(Task goal)
Look through the entries below for the string "Crystalef", and copy each line where it is found.

(Exercise inputs)
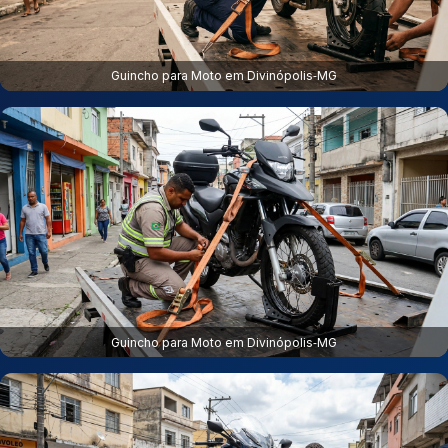
Guincho para Moto em Divinópolis‑MG
Guincho para Moto em Divinópolis‑MG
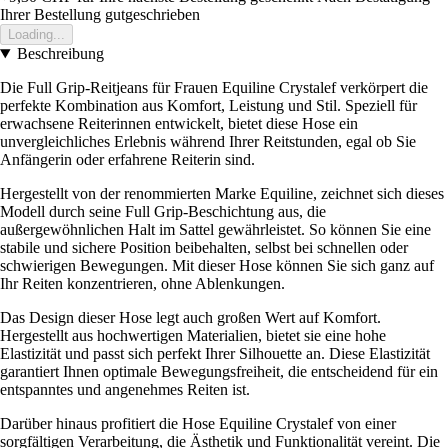
Ihrer Bestellung gutgeschrieben
Loading...
Beschreibung
Die Full Grip-Reitjeans für Frauen Equiline Crystalef verkörpert die
perfekte Kombination aus Komfort, Leistung und Stil. Speziell für
erwachsene Reiterinnen entwickelt, bietet diese Hose ein
unvergleichliches Erlebnis während Ihrer Reitstunden, egal ob Sie
Anfängerin oder erfahrene Reiterin sind.
Hergestellt von der renommierten Marke Equiline, zeichnet sich dieses
Modell durch seine Full Grip-Beschichtung aus, die
außergewöhnlichen Halt im Sattel gewährleistet. So können Sie eine
stabile und sichere Position beibehalten, selbst bei schnellen oder
schwierigen Bewegungen. Mit dieser Hose können Sie sich ganz auf
Ihr Reiten konzentrieren, ohne Ablenkungen.
Das Design dieser Hose legt auch großen Wert auf Komfort.
Hergestellt aus hochwertigen Materialien, bietet sie eine hohe
Elastizität und passt sich perfekt Ihrer Silhouette an. Diese Elastizität
garantiert Ihnen optimale Bewegungsfreiheit, die entscheidend für ein
entspanntes und angenehmes Reiten ist.
Darüber hinaus profitiert die Hose Equiline Crystalef von einer
sorgfältigen Verarbeitung, die Ästhetik und Funktionalität vereint. Die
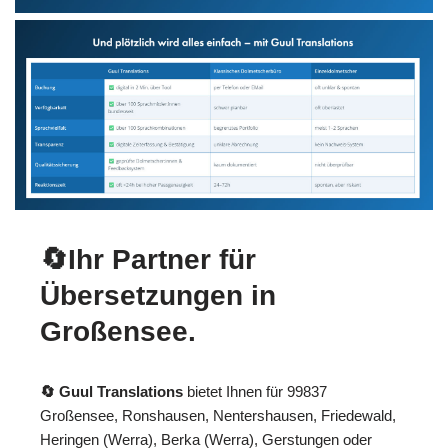
🔄Ihr Partner für
Übersetzungen in
Großensee.
🔄 Guul Translations
bietet Ihnen für 99837
Großensee, Ronshausen, Nentershausen, Friedewald,
Heringen (Werra), Berka (Werra), Gerstungen oder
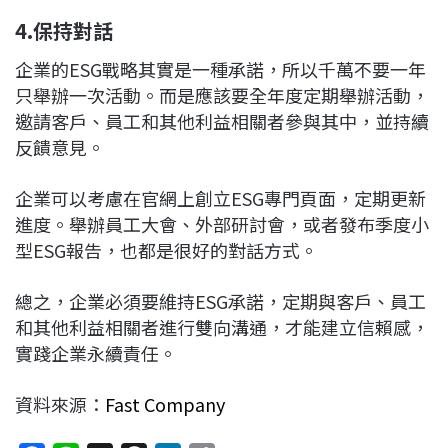
4.
保持對話
企業的ESG戰略其實是一種承諾，所以千萬不要一年
只舉辦一次活動。而是應該要全年度定期舉辦活動，
邀請客戶、員工和其他利益相關者參與其中，並持續
反饋意見。
企業可以考慮在官網上創立ESG專門頁面，定期更新
進度。舉辦員工大會、外部研討會，或者發布季度小
型ESG報告，也都是很好的對話方式。
總之，企業必須要維持ESG承諾，定期與客戶、員工
和其他利益相關者進行雙向溝通，才能建立信賴感，
實踐企業永續責任。
資料來源：
Fast Company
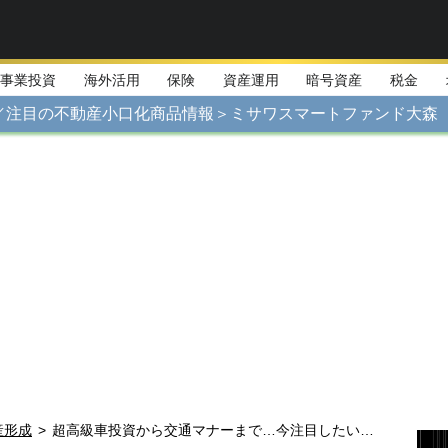
事業投資
海外活用
保険
資産運用
暗号資産
税金
／注目の不動産小口化商品情報＞ミサワスマートファンド大森
産形成
>
超高級車投資から交通マナーまで…今注目したい自動車トピック情報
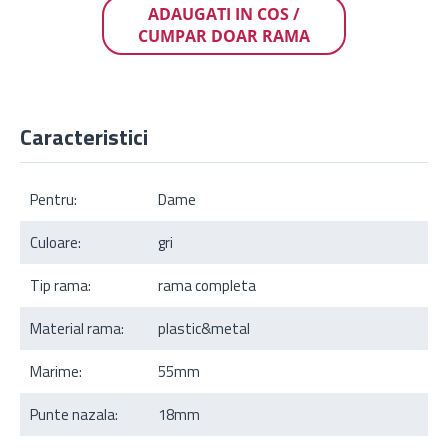
ADAUGATI IN COS /
CUMPAR DOAR RAMA
Caracteristici
Pentru:
Dame
Culoare:
gri
Tip rama:
rama completa
Material rama:
plastic&metal
Marime:
55mm
Punte nazala:
18mm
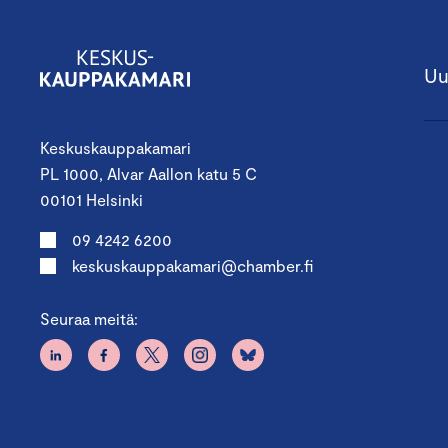
Uu
Keskuskauppakamari
PL 1000, Alvar Aallon katu 5 C
00101 Helsinki
09 4242 6200
keskuskauppakamari@chamber.fi
Seuraa meitä:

(Exercise answer)
Die Full Grip-Reitjeans für Frauen Equiline Crystalef verkörpert die
Darüber hinaus profitiert die Hose Equiline Crystalef von einer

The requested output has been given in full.